Contoh bagaimana integrasi tidak berhasil adalah dalam kasus ayah Arzu Ö, yang dituduh memerintahkan pembunuhan anaknya. Sang ayah, mewakili banyak orang yang berasal dari generasi pertama pekerja pendatang, yang dipanggil ke Jerman puluhan tahun lalu. Mereka datang dengan bayangan bahwa mereka akan kembali lagi ke negara asalnya. Tapi karena alasan keluarga, mereka akhirnya menetap di Jerman. ”Pria ini hidup dalam struktur yang lama, karena tidak ada yang memperkenalkan dia pada struktur yang baru. Lalu dia mengetahui bahwa anaknya ingin hidup dalam struktur baru yang tidak dikenalnya. Terutama karena dia tidak kenal, maka dia takut”, kata Gulsen Celebi.

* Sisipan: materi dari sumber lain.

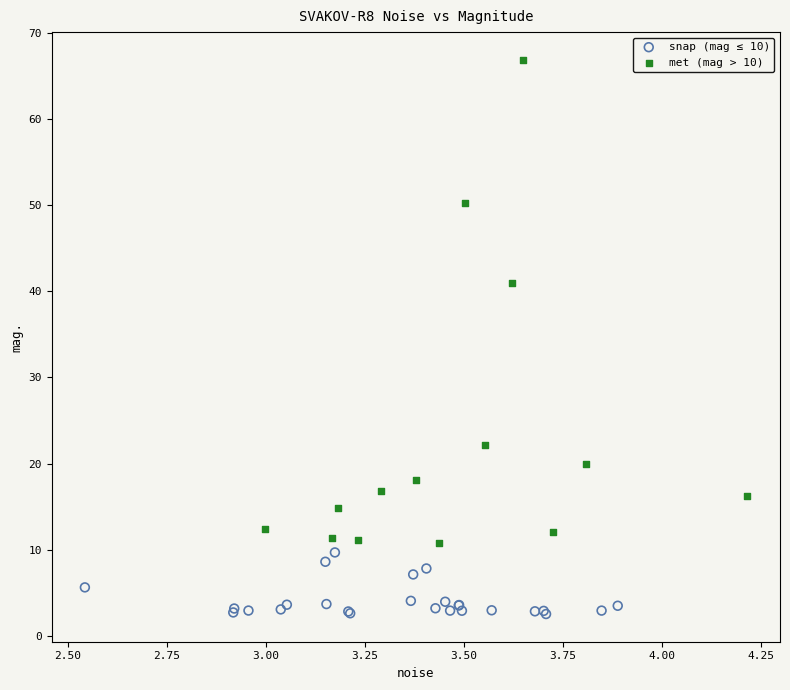

Which series reaches the maximum Y coordinate?

met (mag > 10)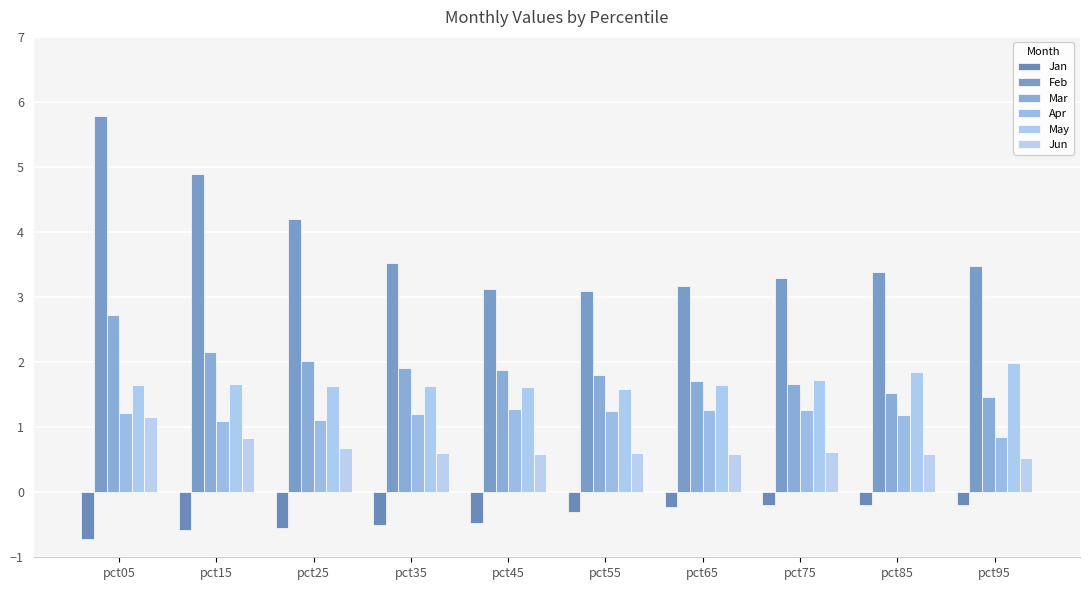

Reading right to left, transcribe all the data shown in this chart.

Jan: -0.2	-0.2	-0.2	-0.2	-0.3	-0.5	-0.5	-0.6	-0.6	-0.7
Feb: 3.5	3.4	3.3	3.2	3.1	3.1	3.5	4.2	4.9	5.8
Mar: 1.5	1.5	1.7	1.7	1.8	1.9	1.9	2.0	2.1	2.7
Apr: 0.9	1.2	1.3	1.3	1.2	1.3	1.2	1.1	1.1	1.2
May: 2.0	1.8	1.7	1.7	1.6	1.6	1.6	1.6	1.7	1.7
Jun: 0.5	0.6	0.6	0.6	0.6	0.6	0.6	0.7	0.8	1.2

Pengacara Gulsen Celebi (2008)
Pengacara Gulsen CelebiFoto: imago stock&people

Jalan panjang

Para ahli sepakat, untuk melakukan perubahan harus dimulai dari para remaja. Di Berlin, Duisburg dan beberapa kota lain dilaksanakan proyek khusus untuk remaja yang berlatar belakang Islam. Tujuan proyek ini untuk menunjukkan pada para remaja, bagaimana keluar dari tradisi dan pandangan yang memusuhi perempuan. Ilmuwan Islam Milad Karimi berharap, para tenaga pengajar Islam dari generasi baru bisa mencairkan struktur tradisional ini. ”Hari Senin lalu para mahasiswa saya datang dan menceritakan, bagaimana mereka berbicara dengan orang tuanya, tapi orangtuanya belum mengerti. Lalu mereka berdiskusi dengan orang tua mereka selama beberapa jam. Nah, ini bagus sekali, mereka seperti menjemput orang tuanya.”

Tapi Gulsen Celebi sadar, masih perlu waktu panjang sampai orang tua bisa menerima dan tidak mengancam kehidupan seorang anak. Mungkin dalam tiga puluh tahun ke depan, masalah pembunuhan demi kehormatan baru bisa diatasi. Dia menasehati para remaja perempuan, yang menderita karena struktur tradisional keluarganya, agar segera mencari bantuan. ”Cari segera kantor bimbingan remaja, kalau perlu hubungi seorang pengacara. Jangan mencoba menyelesaikan masalahnya sendirian.”